The Red House is primarily an intense exploration of character, focusing on two families on holiday together for a week in a cottage in the Welsh borders. Angela and Richard are siblings, but have been estranged since childhood; Angela’s husband, Dominic, and her three children, Alex, Daisy and Benji, are also on the holiday, while Richard’s second wife Louisa and stepdaughter Melissa complete the uneasy mix. Haddon’s style is fragmentary, dipping in and out of his characters’ heads and frequently following strings of associations for poetic effect. In a similar vein, he often has them refer back to thoughts they’ve had previously in shorthand to indicate an emotional state, for example when Daisy, struggling with her identity, thinks “Gemma’s Choice”, a school play that she’d remininised about earlier in which she felt she could hide herself under the ‘lime green cardigan’ of the character she’d been playing. I can understand why some readers might have struggled with this approach, but I loved it; it raised the novel away from an anatomically-precise but rather airless depiction of family ties (think Rachel Cusk’s The Bradshaw Variations) into something much more imaginative and mobile. There are echoes of Ali Smith and Jon McGregor in the way that Haddon uses the most banal of everyday details to illuminate setting, as well, although he is also able to be poetic; the final line of the novel, in which a ‘red kite’ is ‘weaving its way through the holes in the wind’ illustrates this beautifully.

Not all of the characters, however, hold equal weight, and I was particularly impressed with Haddon’s handling of teenaged Daisy. Other characters are also expertly presented, but I felt that Haddon wrote Daisy’s thought processes exceptionally well; whirling, confused, and easily distracted, but with significant memories and realisations popping up with great clarity, like a series of snapshots.
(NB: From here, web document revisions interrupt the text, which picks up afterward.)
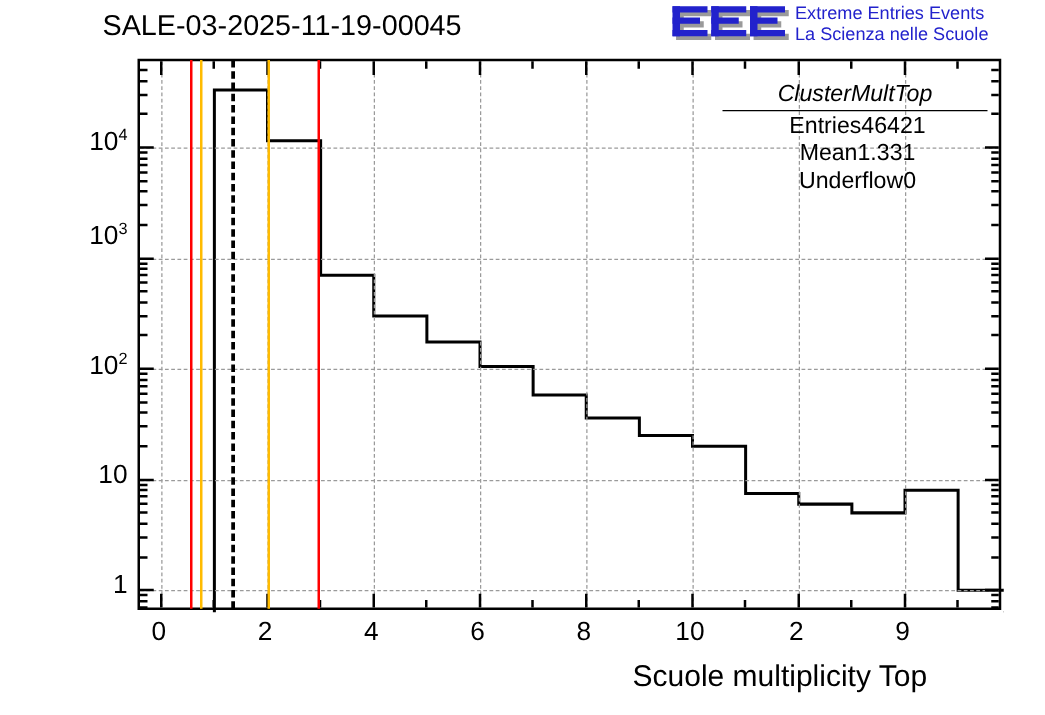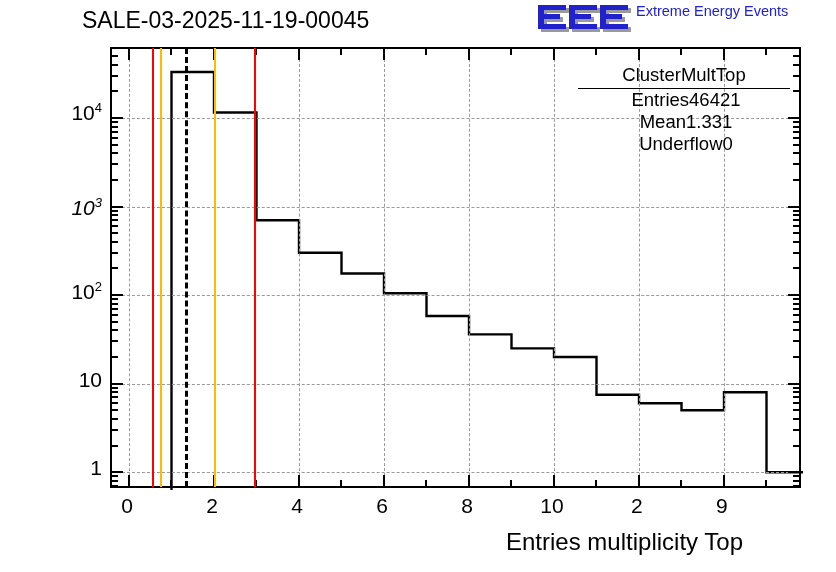--- a/index.html
+++ b/index.html
@@ -122,7 +122,7 @@
       </g>
     </svg>
     <div class="eee-text">
-      <div>Extreme Energy Events</div>
+      <div>Extreme Entries Events</div>
     </div>
   </div>
 

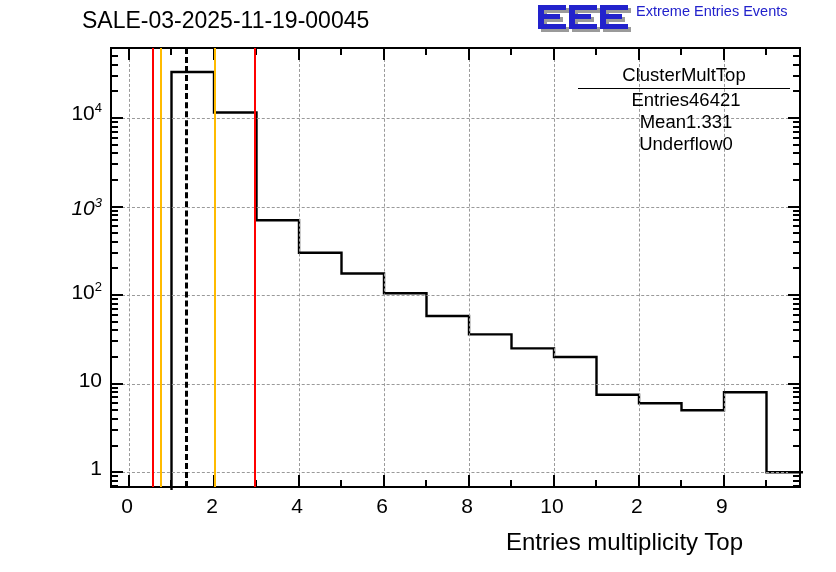--- a/index.html
+++ b/index.html
@@ -123,6 +123,7 @@
     </svg>
     <div class="eee-text">
       <div>Extreme Entries Events</div>
+      <div>La Scienza nelle Scuole</div>
     </div>
   </div>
Daisy’s realisation about halfway through the novel means that the reader can join the dots in her earlier character development in a way they couldn’t before, and it’s a pleasure to discover the trail that Haddon has carefully laid. He captures the sense of how we think, and how we come to conclusions, with all the dead ends, loops and contradictions, brilliantly. The weak points in the novel, therefore, lie in character and not in style. Although the rapid shift of points-of-view within paragraphs meant that I sometimes lost track of who was narrating, this only happened when less-developed characters, such as Dominic or Angela, were onstage, never with Daisy, Melissa, Alex, or Richard. Angela’s mental struggle throughout the week made her narrative very difficult to follow, and as for her husband Dominic, the detail introduced early in the novel that he’s having an affair was a plotline that I thought could have been omitted. Alongside other strands in the narrative, it made the set-up feel a bit too much like the cliched ‘family secrets are revealed during a holiday’ plot-line, and didn’t seem to help much in the development of Dominic’s character or the depiction of his marriage. Nevertheless, these weak moments were few and far between.

Very much recommended – and I’m now keen to read A Spot of Bother as well.